Leeds are 14th in the table after a much-needed win away to Wolves at the weekend, where they bagged four goals to move out of the relegation zone.
It was Javi Gracia’s fourth Premier League game since joining and his second win, meaning he has picked up seven points from his opening run.
Junior Firpo transformed
One of the players who has been reborn under this new approach is left-back Junior Firpo, now finding himself part of more structured attacking setups while not having to worry as much about the defensive work.
Leeds’ shape out of possession is a lot more cautious, pressing far less often and retaining shape with the back four covered, meaning the left-back is seeing himself far less exposed.
The first goal of the Gracia era at Leeds was scored by Firpo – his first Premier League goal – and marked a real change in fortunes for the £13million man.
What does Firpo think has changed?
It’s fairly clear that Leeds have totally scrapped the pressing structure employed by Jesse Marsch, with Leeds previously pressing high and aggressively through the middle, often leaving players like Firpo and the rest of the defence dangerously outnumbered.
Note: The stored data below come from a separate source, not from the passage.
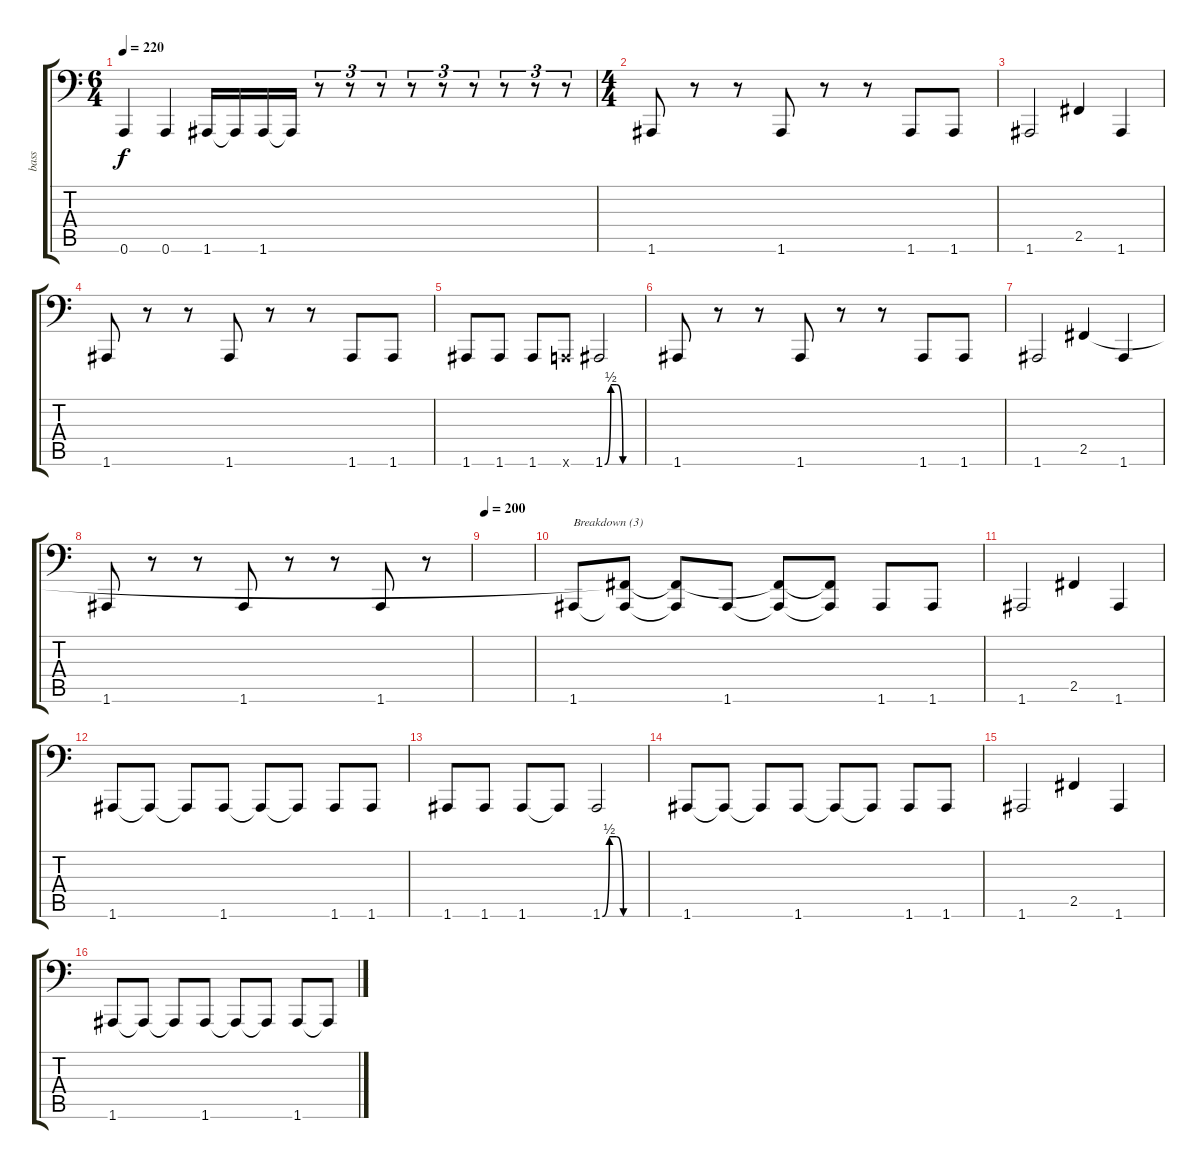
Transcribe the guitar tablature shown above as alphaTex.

\track ("bass" "bass") {instrument electricbasspick}
\staff {score tabs}
\tuning (C3 G2 D2 A1 E1 A0) {hide}
\ts (6 4)
\tempo 220
\clef f4
\ks c
0.6.4{dy f} 0.6.4 1.6.16 1.6{t}.16 1.6.16 1.6{t}.16 r.8{tu (3 2)} r.8{tu (3 2)} r.8{tu (3 2)} r.8{tu (3 2)} r.8{tu (3 2)} r.8{tu (3 2)} r.8{tu (3 2)} r.8{tu (3 2)} r.8{tu (3 2)} |
\ts (4 4)
1.6.8 r.8 r.8 1.6.8 r.8 r.8 1.6.8 1.6.8 |
1.6.2 2.5.4 1.6.4 |
1.6.8 r.8 r.8 1.6.8 r.8 r.8 1.6.8 1.6.8 |
1.6.8 1.6.8 1.6.8 0.6{x}.8 1.6{be (custom 0 0 10 2 20 2 30 0 60 0)}.2 |
1.6.8 r.8 r.8 1.6.8 r.8 r.8 1.6.8 1.6.8 |
1.6.2 2.5.4 1.6.4 |
1.6.8 r.8 r.8 1.6.8 r.8 r.8 1.6.8 r.8 |
\tempo 200
|
1.6.8{txt "Breakdown (3)"} (2.5{t} 1.6{t}).8 (2.5{t} 1.6{t}).8 1.6.8 (2.5{t} 1.6{t}).8 (2.5{t} 1.6{t}).8 1.6.8 1.6.8 |
1.6.2 2.5.4 1.6.4 |
1.6.8 1.6{t}.8 1.6{t}.8 1.6.8 1.6{t}.8 1.6{t}.8 1.6.8 1.6.8 |
1.6.8 1.6.8 1.6.8 1.6{t}.8 1.6{be (custom 0 0 10 2 20 2 30 0 60 0)}.2 |
1.6.8 1.6{t}.8 1.6{t}.8 1.6.8 1.6{t}.8 1.6{t}.8 1.6.8 1.6.8 |
1.6.2 2.5.4 1.6.4 |
1.6.8 1.6{t}.8 1.6{t}.8 1.6.8 1.6{t}.8 1.6{t}.8 1.6.8 1.6{t}.8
Speaking to Leeds Live, Firpo talked about his relief at changing it up to this restrained style from Gracia:
“The biggest difference everyone can see now is we’re compact in the way we look. We don’t do that high-intensity running all the time or this pressing all the time.
“We just wait for the right moment because if you wait for the right moment, after [that] you are fresh for [the] attack. This is the biggest difference between us before and us now.
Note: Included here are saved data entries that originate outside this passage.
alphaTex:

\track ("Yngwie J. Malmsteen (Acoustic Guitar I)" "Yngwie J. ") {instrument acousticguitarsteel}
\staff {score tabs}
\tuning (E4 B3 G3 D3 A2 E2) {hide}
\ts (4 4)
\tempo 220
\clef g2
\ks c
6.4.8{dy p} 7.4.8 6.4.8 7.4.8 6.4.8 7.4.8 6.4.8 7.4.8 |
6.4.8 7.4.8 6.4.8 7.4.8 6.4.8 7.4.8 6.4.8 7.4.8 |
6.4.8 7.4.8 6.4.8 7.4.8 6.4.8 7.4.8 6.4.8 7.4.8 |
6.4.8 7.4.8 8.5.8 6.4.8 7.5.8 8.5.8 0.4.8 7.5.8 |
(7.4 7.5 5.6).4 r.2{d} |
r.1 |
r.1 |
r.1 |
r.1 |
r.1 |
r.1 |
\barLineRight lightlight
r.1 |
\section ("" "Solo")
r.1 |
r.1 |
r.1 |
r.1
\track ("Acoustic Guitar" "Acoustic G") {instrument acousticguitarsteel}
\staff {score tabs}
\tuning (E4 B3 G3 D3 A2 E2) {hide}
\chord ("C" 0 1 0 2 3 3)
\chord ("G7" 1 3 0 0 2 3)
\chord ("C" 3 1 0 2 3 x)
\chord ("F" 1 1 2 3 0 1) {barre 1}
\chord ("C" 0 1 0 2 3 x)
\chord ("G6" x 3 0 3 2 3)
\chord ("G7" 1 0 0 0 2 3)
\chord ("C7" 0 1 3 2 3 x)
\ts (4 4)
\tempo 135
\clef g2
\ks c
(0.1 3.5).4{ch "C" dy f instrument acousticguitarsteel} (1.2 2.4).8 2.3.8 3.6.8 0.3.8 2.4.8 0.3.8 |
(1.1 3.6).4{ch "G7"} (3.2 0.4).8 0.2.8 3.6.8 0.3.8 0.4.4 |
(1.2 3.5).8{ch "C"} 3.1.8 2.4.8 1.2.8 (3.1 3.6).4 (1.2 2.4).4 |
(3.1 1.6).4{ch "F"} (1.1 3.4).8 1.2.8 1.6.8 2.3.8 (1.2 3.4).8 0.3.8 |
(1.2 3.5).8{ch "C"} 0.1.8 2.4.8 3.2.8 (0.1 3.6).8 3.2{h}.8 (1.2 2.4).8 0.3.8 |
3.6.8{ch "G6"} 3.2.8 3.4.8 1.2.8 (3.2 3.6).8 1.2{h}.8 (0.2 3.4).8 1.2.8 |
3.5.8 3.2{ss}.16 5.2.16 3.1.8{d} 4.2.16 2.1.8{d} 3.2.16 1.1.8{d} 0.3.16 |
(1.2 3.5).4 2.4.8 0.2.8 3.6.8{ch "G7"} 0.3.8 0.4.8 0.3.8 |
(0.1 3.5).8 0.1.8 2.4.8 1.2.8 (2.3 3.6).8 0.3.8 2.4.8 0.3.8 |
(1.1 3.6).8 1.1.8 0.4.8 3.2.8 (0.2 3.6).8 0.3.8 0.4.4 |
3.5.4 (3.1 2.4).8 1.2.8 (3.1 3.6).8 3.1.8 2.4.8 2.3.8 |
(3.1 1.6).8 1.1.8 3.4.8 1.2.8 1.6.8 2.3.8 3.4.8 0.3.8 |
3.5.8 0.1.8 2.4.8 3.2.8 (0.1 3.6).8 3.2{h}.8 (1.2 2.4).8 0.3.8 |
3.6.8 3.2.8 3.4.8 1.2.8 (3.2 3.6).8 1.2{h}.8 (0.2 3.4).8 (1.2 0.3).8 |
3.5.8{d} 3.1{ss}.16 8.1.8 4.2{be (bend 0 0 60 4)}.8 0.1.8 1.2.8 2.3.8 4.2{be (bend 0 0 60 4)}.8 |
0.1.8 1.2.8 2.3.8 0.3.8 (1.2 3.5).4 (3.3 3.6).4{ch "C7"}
“People need to know, sometimes, pressing all the time is not a good thing, especially against really good teams on the ball like Brighton. Probably, if we pressed this team all the time, they will find the solution or they will find a way out and hurt us much more.
Will Leeds stay up?
The Brighton game is the perfect example of the shift in what Leeds are trying to do under Gracia, compared to what we were doing under Marsch.
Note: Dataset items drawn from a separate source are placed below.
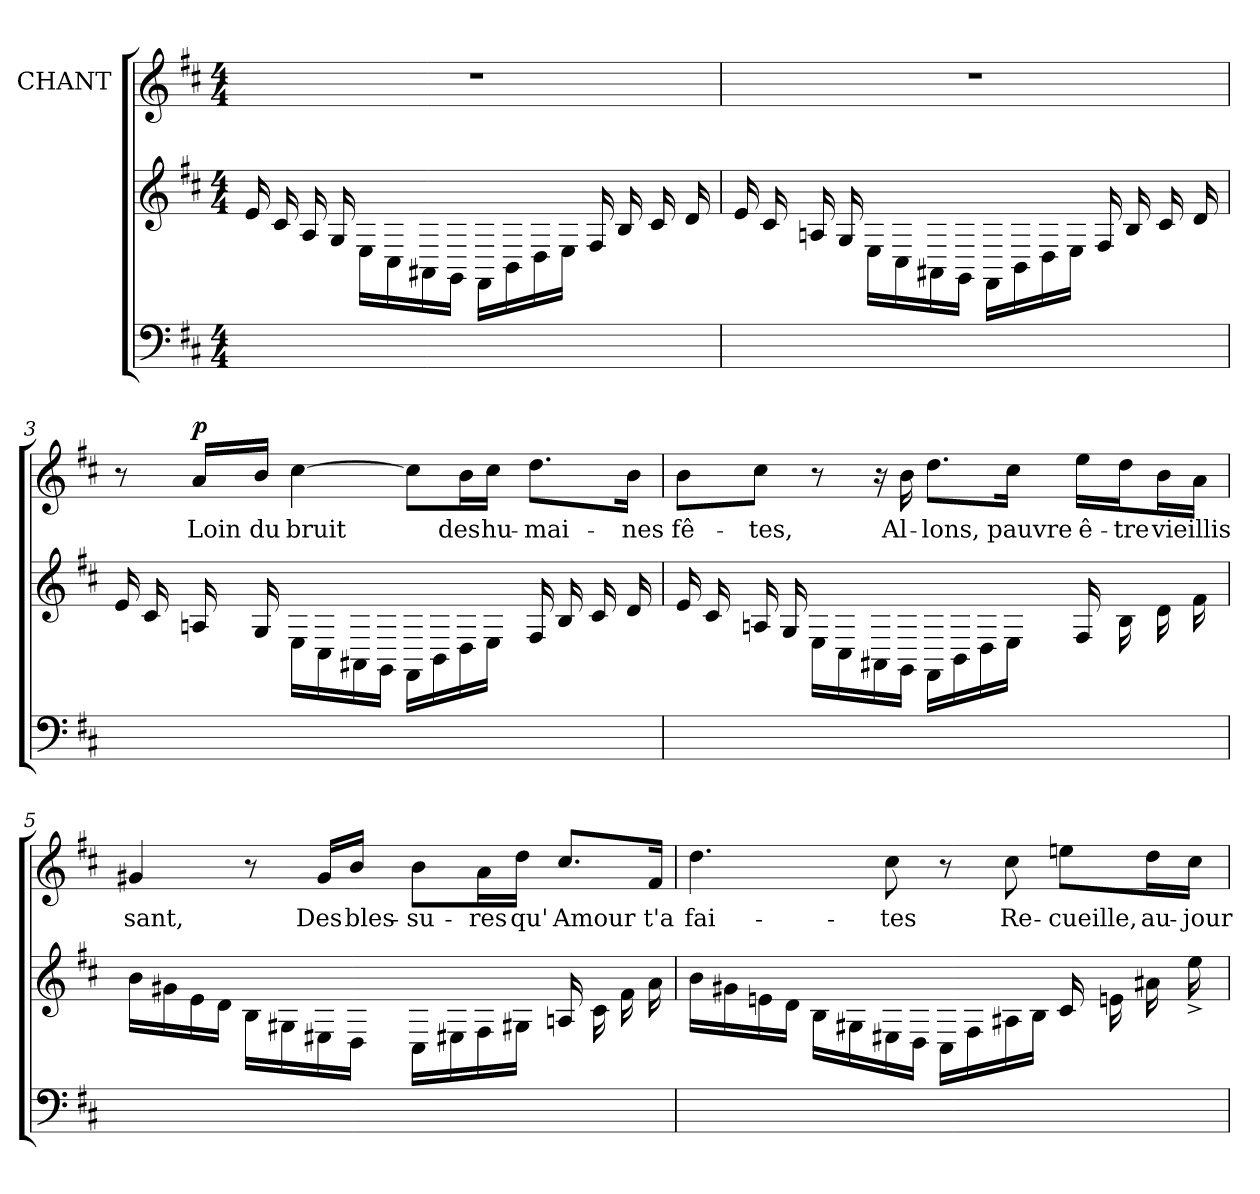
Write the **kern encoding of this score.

**kern	**kern	**kern	**text	**dynam
*part3	*part2	*part1	*part1	*part1
*staff3	*staff2	*staff1	*staff1	*staff1
*	*	*I"CHANT	*	*
*clefF4	*clefG2	*clefG2	*	*
*k[f#c#]	*k[f#c#]	*k[f#c#]	*	*
*M4/4	*M4/4	*M4/4	*	*
=1	=1	=1	=1	=1
*	*^	*	*	*
1ryy	1ryy	16ei/	1r	.	.
.	.	16c#i/	.	.	.
.	.	16Ai/	.	.	.
.	.	16Gi/	.	.	.
.	.	16Ei\LL	.	.	.
.	.	16C#i\	.	.	.
.	.	16AA#Xi\	.	.	.
.	.	16GGi\JJ	.	.	.
.	.	16FF#i\LL	.	.	.
.	.	16BBi\	.	.	.
.	.	16Di\	.	.	.
.	.	16Ei\JJ	.	.	.
.	.	16F#i/	.	.	.
.	.	16Bi/	.	.	.
.	.	16c#i/	.	.	.
.	.	16di/	.	.	.
=2	=2	=2	=2	=2	=2
1ryy	1ryy	16ei/	1r	.	.
.	.	16c#i/	.	.	.
.	.	16Ani/	.	.	.
.	.	16Gi/	.	.	.
.	.	16Ei\LL	.	.	.
.	.	16C#i\	.	.	.
.	.	16AA#Xi\	.	.	.
.	.	16GGi\JJ	.	.	.
.	.	16FF#i\LL	.	.	.
.	.	16BBi\	.	.	.
.	.	16Di\	.	.	.
.	.	16Ei\JJ	.	.	.
.	.	16F#i/	.	.	.
.	.	16Bi/	.	.	.
.	.	16c#i/	.	.	.
.	.	16di/	.	.	.
!!LO:LB:g=z
=3	=3	=3	=3	=3	=3
1ryy	1ryy	16ei/	8r	.	.
.	.	16c#i/	.	.	.
!	!	!	!	!	!LO:DY:a
.	.	16Ani/	16ai/LL	Loin	p
.	.	16Gi/	16bi/JJ	du	.
.	.	16Ei\LL	[4cc#i\	bruit	.
.	.	16C#i\	.	.	.
.	.	16AA#Xi\	.	.	.
.	.	16GGi\JJ	.	.	.
.	.	16FF#i\LL	8cc#i\L]	.	.
.	.	16BBi\	.	.	.
.	.	16Di\	16bi\L	des	.
.	.	16Ei\JJ	16cc#i\JJ	hu-	.
.	.	16F#i/	8.ddi\L	mai-	.
.	.	16Bi/	.	.	.
.	.	16c#i/	.	.	.
.	.	16di/	16bi\Jk	nes	.
=4	=4	=4	=4	=4	=4
1ryy	1ryy	16ei/	8bi\L	fê-	.
.	.	16c#i/	.	.	.
.	.	16Ani/	8cc#i\J	tes,	.
.	.	16Gi/	.	.	.
.	.	16Ei\LL	8r	.	.
.	.	16C#i\	.	.	.
.	.	16AA#Xi\	16r	.	.
.	.	16GGi\JJ	16bi\	Al-	.
.	.	16FF#i\LL	8.ddi\L	lons,	.
.	.	16BBi\	.	.	.
.	.	16Di\	.	.	.
.	.	16Ei\JJ	16cc#i\Jk	pauvre	.
.	.	16F#i/	16eei\LL	ê-	.
.	.	16Bi\	16ddi\J	tre	.
.	.	16di\	16bi\L	vieillis	.
.	.	16f#i\	16ai\JJ	--	.
!!LO:LB:g=z
=5	=5	=5	=5	=5	=5
1ryy	1ryy	16bi\LL	4g#Xi/	sant,	.
.	.	16g#Xi\	.	.	.
.	.	16ei\	.	.	.
.	.	16di\JJ	.	.	.
.	.	16Bi\LL	8r	.	.
.	.	16G#Xi\	.	.	.
.	.	16E#Xi\	16g#i/LL	Des	.
.	.	16Di\JJ	16bi/JJ	bles-	.
.	.	16C#i\LL	8bi\L	su-	.
.	.	16E#Xi\	.	.	.
.	.	16F#i\	16ai\L	res	.
.	.	16G#Xi\JJ	16ddi\JJ	qu'	.
.	.	16Ani/	8.cc#i/L	Amour	.
.	.	16c#i\	.	.	.
.	.	16f#i\	.	.	.
.	.	16ai\	16f#i/Jk	t'a	.
=6	=6	=6	=6	=6	=6
1ryy	1ryy	16bi\LL	4.ddi\	fai-	.
.	.	16g#Xi\	.	.	.
.	.	16eni\	.	.	.
.	.	16di\JJ	.	.	.
.	.	16Bi\LL	.	.	.
.	.	16G#Xi\	.	.	.
.	.	16E#Xi\	8cc#i\	tes	.
.	.	16Di\JJ	.	.	.
.	.	16C#i\LL	8r	.	.
.	.	16F#i\	.	.	.
.	.	16A#Xi\	8cc#i\	Re-	.
.	.	16Bi\JJ	.	.	.
.	.	16c#i/	8eeni\L	cueille,	.
.	.	16eni\	.	.	.
.	.	16a#Xi\	16ddi\L	au-	.
.	.	16ee^>i\	16cc#i\JJ	jour	.
*	*v	*v	*	*	*
=	=	=	=	=
*-	*-	*-	*-	*-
With Marsch, we’d have gone into Brighton all guns blazing to win the ball high, and they would have picked us off without even breaking a sweat, and likely battered us.
Instead, we sat off and it became a very patient match with both sides waiting for the other to flinch.
We picked up a crucial point there and it’s one that we then built on by changing it up to accommodate for a contrasting Wolves side.